27.The jurisprudence relating to applications for judgment on admission was set out in the case of Choitram v Nazari [1984] KLR 327 where Madan, JA stated as follows-For the purpose of Order XII Rule 6, admission can be expressed or implied either on the pleadings or otherwise, e.g. in correspondence. Admissions have to be plain and obvious, as plain as a pikestaff and clearly readable because they may result in judgment being entered. They must be obvious on the face of them without requiring a magnifying glass to ascertain their meaning.” (emphasis added)
28.In the same judgment, Chesoni Ag. JA (as he then was) made the following observation -Admissions of fact under Order XII rule 6 need not be on the pleadings. They may be in correspondence or documents which are admitted or they may even be oral. The rules used words “otherwise” which are words of general application and are wide enough to include admission made through letter, affidavits and other admitted documents and proved oral admissions……. It is settled that a judgment on admission is in the discretion of the court and not a matter of right that discretion must be exercised judicially.”

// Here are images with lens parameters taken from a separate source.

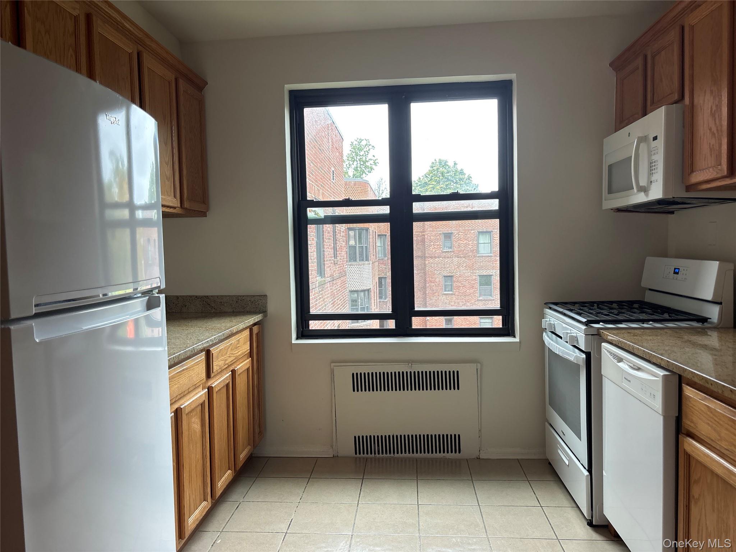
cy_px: 276
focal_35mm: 26
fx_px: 553
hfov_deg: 67.3
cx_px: 368
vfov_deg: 53.1
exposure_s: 1/121
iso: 100
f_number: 1.6
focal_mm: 5.96
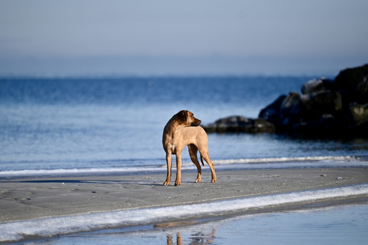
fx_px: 2043
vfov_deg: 6.9
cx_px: 184
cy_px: 122
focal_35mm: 200
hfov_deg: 10.3
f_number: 2.8
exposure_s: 1/8000
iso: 250
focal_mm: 200
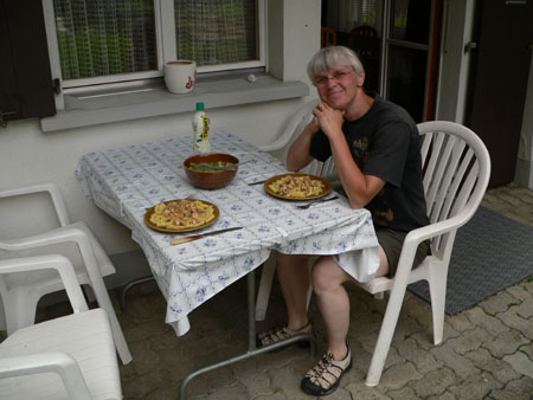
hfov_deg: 51.3
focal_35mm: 36
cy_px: 200
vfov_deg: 39.7
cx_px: 266
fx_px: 555
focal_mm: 6
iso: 80
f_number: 3.3
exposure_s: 1/160
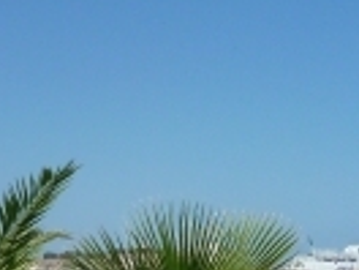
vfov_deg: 12.7
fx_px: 1182
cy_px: 322
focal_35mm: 114
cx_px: 180
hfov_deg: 17.3
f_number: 5
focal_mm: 4.4
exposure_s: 1/800
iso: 100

29.It is trite that before a Court can grant judgment on admission, the admission has to be unequivocal. As explained in the preceding paragraphs, the defendant admitted to being indebted to the plaintiffs in the sum of Kshs.30,000,000/= in its letters dated 21st March, 2018 and 12th October, 2018. It is this Court’s finding that the said admission was clear, obvious and unequivocal. It is incredulous for the defendant to suggest that the plaintiffs should demand for their monies from KCB, while all along, the agreement for sale was between the defendant and the plaintiffs. That argument was a long shot in the wron direction as the monies were transmitted through KCB, in an account held by the defendant. As a result, I hold that the defendant’s statement of defence dated 27th September, 2021 does not raise even one bona fide triable issue, it is a sham and it comprises mere denials. As such, it cannot sustain a proper defence worthy of proceeding to trial.
30.The application dated 10th August, 2021 is merited and it is allowed in the following terms –i.Judgment is hereby entered for the plaintiffs against the defendant for the sum of Kshs.30,000,000/=together with interest thereon at Court rates from the date of filing this suit until payment in full; andii.Costs of this application shall be borne by the defendant.It is so ordered.
DATED, SIGNED AND DELIVERED AT NAIROBI ON THIS 21ST DAY OF JULY, 2023. RULING DELIVERED THROUGH MICROSOFT TEAMS ONLINE PLATFORM.NJOKI MWANGIJUDGEIn the presence of:Mr. Karani for the PlaintiffsMs Korir h/b for Ms Letuya for the DefendantsMs B. Wokabi – Court Assistant.